Franz Schubert (1797-1828)

String Quintet in C major (1828)

Schubert’s String Quintet in C major was his last work for chamber ensemble, completed in the late summer of 1828, a scant two months before his death. The Quintet was modeled on analogous works by Mozart and Beethoven, but with a key difference in instrumentation: instead of an ensemble of two violins, two violas, and one cello, Schubert opted for a quintet comprised of two violins, one viola, and two cellos. The resulting musical texture is remarkably rich: the first cello often soars above the viola while the second cello remains the sonorous anchor of the ensemble.

The opening measures of the first movement – which go from the tonic, C major, to a dominant seventh chord and back to the tonic again – outline the overall harmonic character of the movement, which moves through a bewildering number of key areas before finally coming to rest (again) in C major. Two of the movement’s main motives can be described generally: a turn figure (first heard in the fourth measure) and a dotted rhythm that is basically interchangeable with a triplet fanfare gesture. Nearly all of the ensuing melodic and harmonic material of the movement derives from these two generic ideas.

The slow second movement, which begins and ends in the key of E major and includes a lengthy excursion in the middle in F minor, is closely related to the slow movement of Schubert’s great B-flat major piano sonata (which was, in fact, composed in the two months between the completion of this Quintet and Schubert’s death). In some ways, its nocturnal mood foreshadows later movements by Mahler and Bartok, though, stylistically, the music is unmistakably by Schubert, opening with a dotted rhythm (carried over from the first movement) in the first violin accompanying a slowly unfolding melody in the lower strings. The turbulent middle section provides a violently dramatic contrast that is marked by an impassioned duet between first violin and first cello.

The Scherzo is filled with rustic character and color, laden with drones and the rhythms (real or imagined) of folk music. The first third covers a huge range, both instrumentally and harmonically, moving from C major to E-flat to B major and, eventually, back to C. In between, Schubert introduces some surprising and wonderfully colorful dissonances that heighten the magic and energy of the movement. The middle section is of a wholly different character: slow, haunting, and subdued, recalling the dotted rhythms of the opening movement.
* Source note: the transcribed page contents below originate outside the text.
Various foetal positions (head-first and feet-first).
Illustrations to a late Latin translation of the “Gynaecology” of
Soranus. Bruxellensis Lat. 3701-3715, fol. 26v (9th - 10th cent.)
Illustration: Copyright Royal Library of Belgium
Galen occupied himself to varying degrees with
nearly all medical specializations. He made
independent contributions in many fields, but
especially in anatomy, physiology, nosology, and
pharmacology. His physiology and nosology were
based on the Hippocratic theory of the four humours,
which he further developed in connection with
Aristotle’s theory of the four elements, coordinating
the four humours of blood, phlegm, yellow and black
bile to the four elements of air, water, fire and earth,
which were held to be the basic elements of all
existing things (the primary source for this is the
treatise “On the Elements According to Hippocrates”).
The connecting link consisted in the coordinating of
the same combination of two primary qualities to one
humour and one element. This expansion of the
The finale is filled with jaunty, folk-ish rhythms and is, perhaps, the most explicitly Beethoven-influenced movement of the Quintet. The turn figure and triplet fanfare rhythm of the opening movement return here in force, though, overall, this movement’s employs both in more subtle ways than the opening one does. Towards the end, the tempo increases by degrees, as though the music is being consumed by frenzy, leading to a coda that dramatically sums up the Quintet’s harmonic character.

Though completed in 1828, the Quintet was not performed until 1850, when it was premiered in Vienna by an ensemble that included the violinist Josef Hellmesberger, who had been born only two weeks before Schubert’s death.